**Directions for this task**
Can you write out every line from the start of the records below through the line containing "[315,396,418,414] resistance, ->", leaving out any pictures?

Modification records
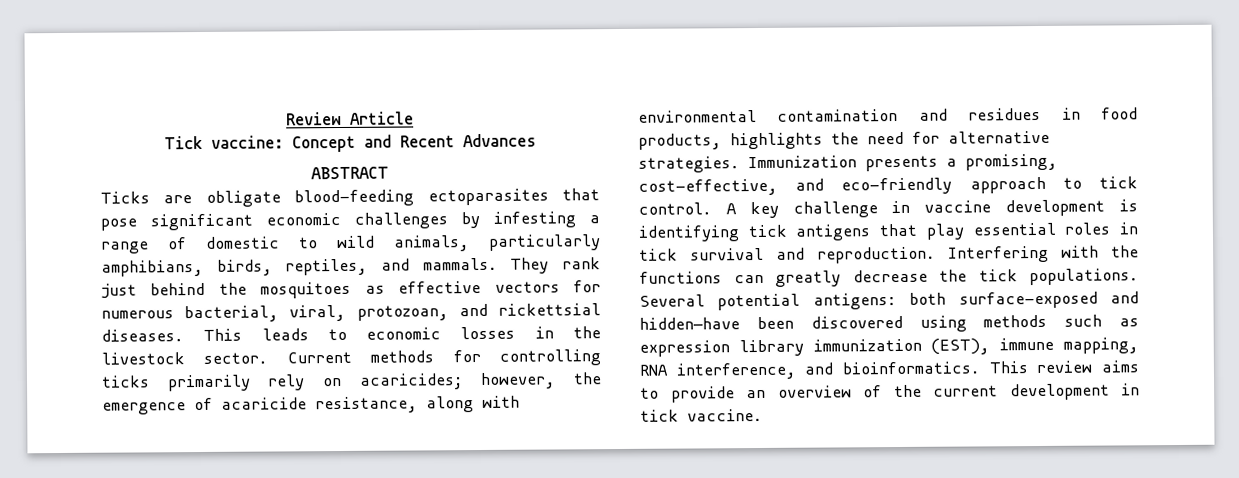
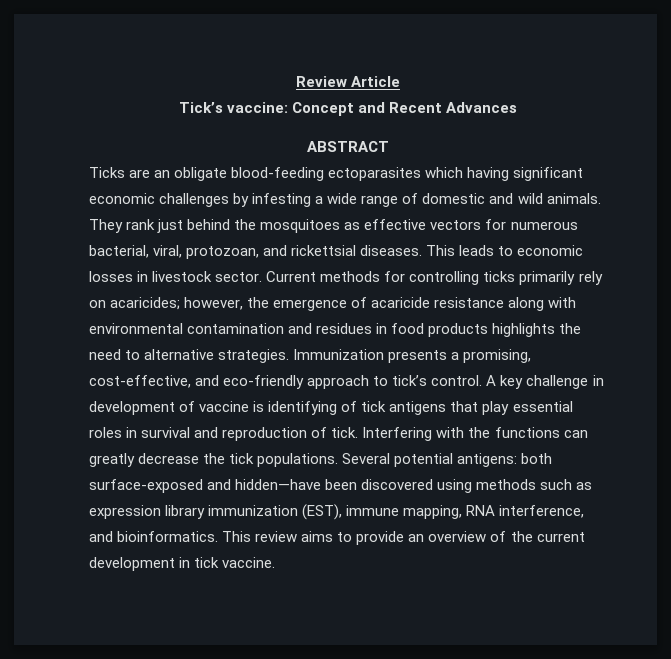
[163,135,203,150] Tick -> [178,102,223,113] Tick’s
(193, 199) none -> [154,170,171,178] an
[562,188,600,201] [100,218,137,231] that pose -> [425,167,510,181] which having
(600, 219) none -> [327,193,358,204] wide
[298,234,601,252] [101,257,498,277] to wild animals, particularly amphibians, birds, reptiles, and mammals. -> [489,193,601,204] and wild animals.
[573,326,601,339] the -> (149, 276) none
[315,396,418,414] resistance, -> [434,297,505,308] resistance
[638,133,722,150] products, -> [428,323,489,337] products
[912,131,940,144] for -> [125,350,141,360] to
[1099,176,1138,189] tick -> [392,375,428,386] tick’s
[924,199,1106,217] vaccine development -> [89,401,250,415] development of vaccine
(740, 233) none -> [341,401,358,412] of
[639,248,678,261] tick -> (138, 432) none
[817,246,936,264] reproduction. -> [222,427,359,441] reproduction of tick.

**Response**
[163,135,203,150] Tick -> [178,102,223,113] Tick’s
(193, 199) none -> [154,170,171,178] an
[562,188,600,201] [100,218,137,231] that pose -> [425,167,510,181] which having
(600, 219) none -> [327,193,358,204] wide
[298,234,601,252] [101,257,498,277] to wild animals, particularly amphibians, birds, reptiles, and mammals. -> [489,193,601,204] and wild animals.
[573,326,601,339] the -> (149, 276) none
[315,396,418,414] resistance, -> [434,297,505,308] resistance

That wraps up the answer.